By Tom Siebert
Staff Writer
South Florida Sun-Sentinel
May 7, 1989
FIRST FATHER, FIRST DAUGHTER. By Maureen Reagan. Little, Brown and Co. 415 pages. $19.95.
As president,
Ronald Reagan was able to skillfully stage-manage an early exit from
each of his administration`s major disaster scenes: the recession of
1982-83, the 1983 bombing of the U.S. Marines barracks in Beirut, and
the still-unraveling Iran-Contra caper of 1986.
But the most popular
president of modern times has been decidedly less adroit at walking
away unscathed from the inadvertent attacks leveled at him by his own
offspring. First, there was Patti Davis` roman a clef about a
reactionary governor (guess who?) and his rebellious anti-war daughter.
Then, adopted son Michael Reagan wrote painfully about his troubled
childhood.
Now comes "First Father, First Daughter," Maureen
Reagan`s deeply affectionate memoir that unwittingly chips away a bit
more of her father`s fabled Teflon.
Born in 1941 to Warner Bros.
featured players Jane Wyman and Ronald Reagan, Maureen spent her early
years in storybook Hollywood fashion, with movie stars in the living
room and dinner every night at the famed Brown Derby. But when her
parents divorced at the time she was 7, Maureen journeyed off on a
lonely odyssey that would come to a happy ending only after her father
was elected president and she would take up temporary quarters in the
Lincoln Bedroom of the White House.
Along the way, we learn that
many years before he became a disengaged president, Ronald Reagan was a
disengaged father -- like when 19-year-old Maureen discovers that Patti,
then 8, does not yet know that they are sisters.
"Well, we just
haven`t gotten that far yet," Dad explains, in the same aw- shucks
fashion that he would later use to convince an entire nation that a
$200-billion budget deficit was small potatoes.
The sticky issue
of whose kids were whose would come up again during her father`s 1966
gubernatorial campaign. Maureen, about to introduce the candidate at a
political fund-raiser, notices that the biography she is preparing to
read pointedly avoids her father`s remarriage, stating, "Ronald Reagan
and his wife, Nancy, have two children, Patti and Ronnie."

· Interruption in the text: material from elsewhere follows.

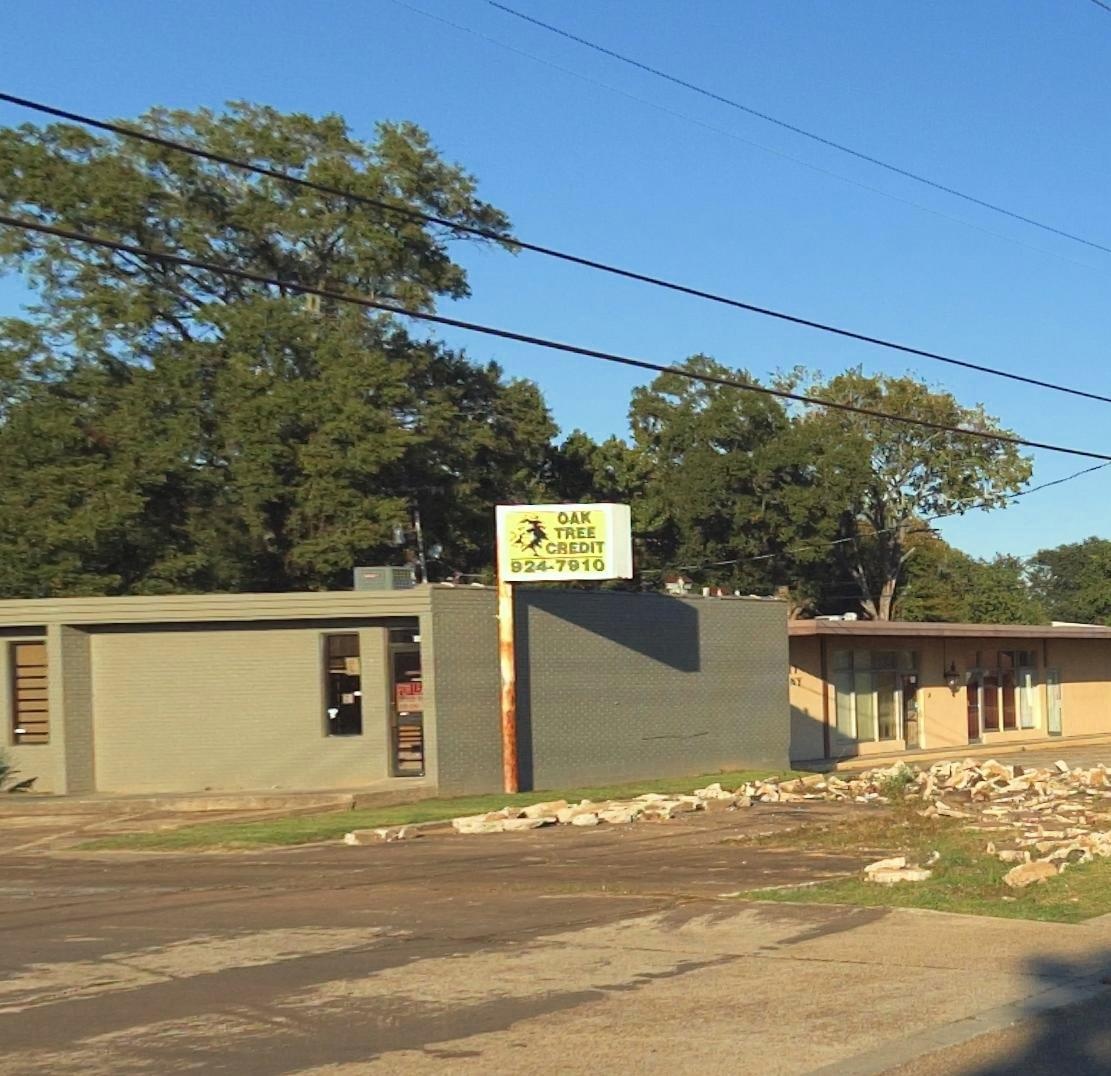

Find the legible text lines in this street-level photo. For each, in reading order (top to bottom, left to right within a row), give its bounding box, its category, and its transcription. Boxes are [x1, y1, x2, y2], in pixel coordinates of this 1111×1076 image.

[557, 510, 592, 526] BusinessName: OAK
[554, 525, 597, 540] BusinessName: TREE
[545, 540, 606, 555] BusinessName: CREDIT
[510, 558, 605, 574] None: 924-7910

But Maureen is completely forgiving, fiercely loyal and a staunch defender of her father`s policies and actions. Most of the time, she simply blames her dad`s aides for his shortcomings.
She
cattily tells of her long-running feud with one of them, Michael
Deaver, whom she accuses of denying her access to the Oval Office. And
much of the blame for Iran-Contra is placed squarely on ex-chief of
staff Donald Regan, in Maureen`s eyes ``the prime minister`` who practically
attempted a bloodless coup of the Reagan White House before his messy
resignation in 1987.
The president`s political enemies became
Maureen`s bitter foes. She labels Democrats Joseph Biden, Ted Kennedy
and Patrick Leahy as ``three of the least reputable`` members of the
Senate who had no business questioning the judicial credentials of former Supreme Court nominee Robert Bork.
But
when Maureen sets partisan politics aside, she can be an instructive
critic of the American scene, as when she asks why the networks kept
replaying ``that awful scene`` of her father and three others being shot
by John W. Hinckley Jr. in March 1981.
And by far the most moving
chapter of the book is the one in which Maureen courageously recounts
for the first time her tragic first marriage to a Washington police
officer, who repeatedly abused and battered her during their year
together.
During his eight years in office, the president was fond
of calling his eldest daughter ``the best politician in the family.``
That fact, coupled with Maureen`s insider role at many of the important
political events of the 1980s, makes "First Father, First Daughter" an
important piece in the newly forming mosaic upon which the history of
the Reagan years will be cast and recast.